Hybrid model predictive control application towards optimal semi-active suspension

The optimal control problem of a quarter-car semi-active suspension has been studied in the past Considering that a quarter-car semi-active suspension can either be modeled as a linear system with state dependent constraint on control (of actuator force) input, or a bi-linear system with a control (of variable damping coefficient) saturation, the seemingly simple problem poses several interesting questions and challenges. Does the optimal control law derived from the corresponding un-constrained system, i.e. "clipped-optimal", remain optimal for the constrained case? If the optimal control law of the constrained system does deviate from its un-constrained counter-part, how different are they? What is the structure of the optimal control law? In this paper, we attempt to answer some of the above questions by utilizing the recent development in model predictive control (MPQ of hybrid dynamical systems. The constrained quarter-car semi-active suspension is modeled as a switching affine system, where the switching is determined by the activation of passivity constraints, force saturation, and maximum power dissipation limits. Theoretically, over an infinite prediction horizon the MPC controller corresponds to the exact optimal controller.

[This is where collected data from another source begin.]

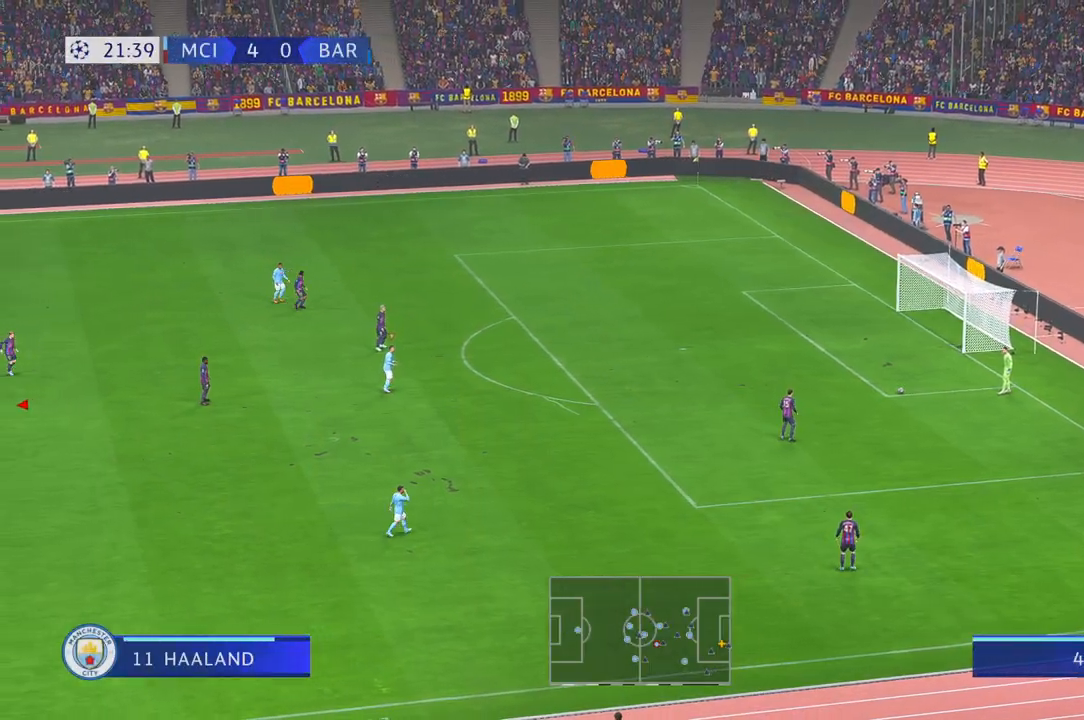
{"dt_ms": 500, "buttons": [], "left_stick": "center", "right_stick": "center", "events": []}
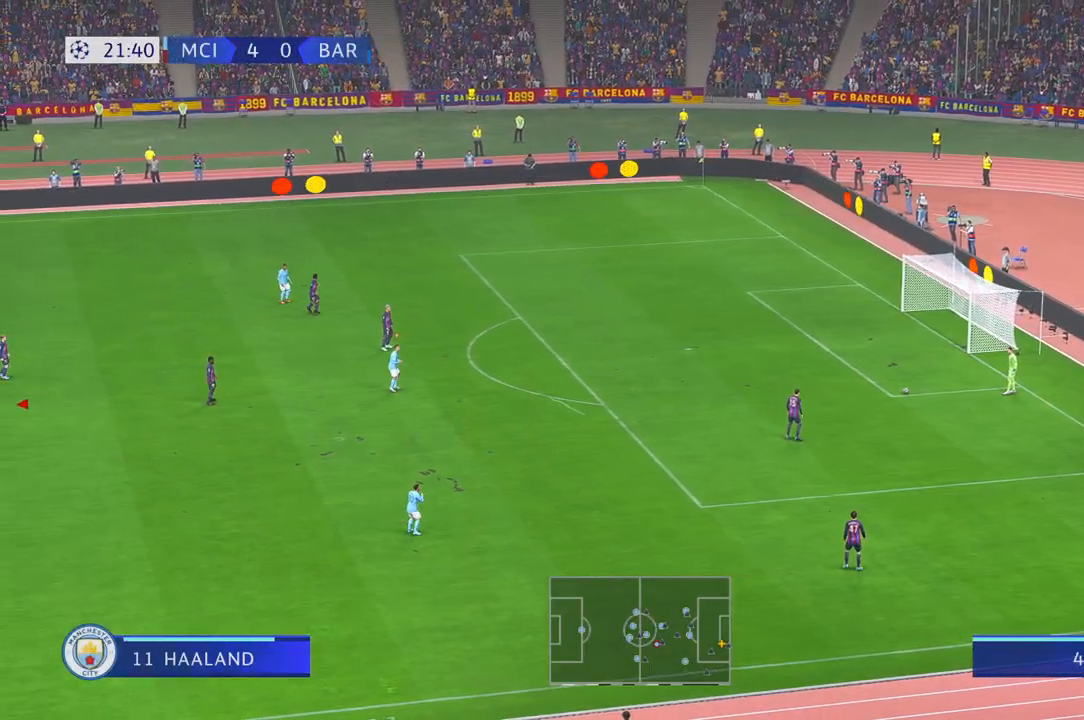
{"dt_ms": 500, "buttons": [], "left_stick": "center", "right_stick": "center", "events": []}
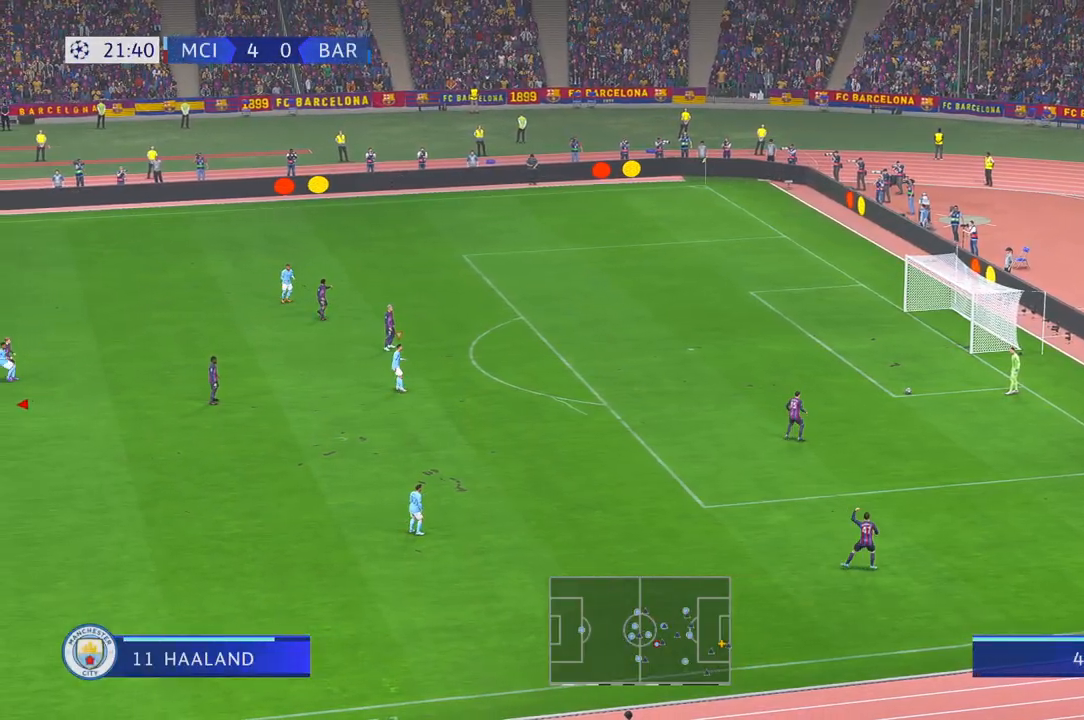
{"dt_ms": 500, "buttons": [], "left_stick": "center", "right_stick": "center", "events": []}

The performance of different finite-horizon hybrid MPC controllers is tested in simulation using mixed-integer quadratic programming. Then, for short-horizon MPC controllers, we derive the explicit optimal control law and show that the optimal control is piecewise affine in state. In particular, we show that for horizon equal to one the explicit MPC control law corresponds to clipped LQR. We will compare the derived optimal control law to various semi-active control laws in the literature including the well-known "clipped-optimal". We will evaluate their corresponding performances for both a deterministic shock input case and a stochastic random disturbances case through simulations.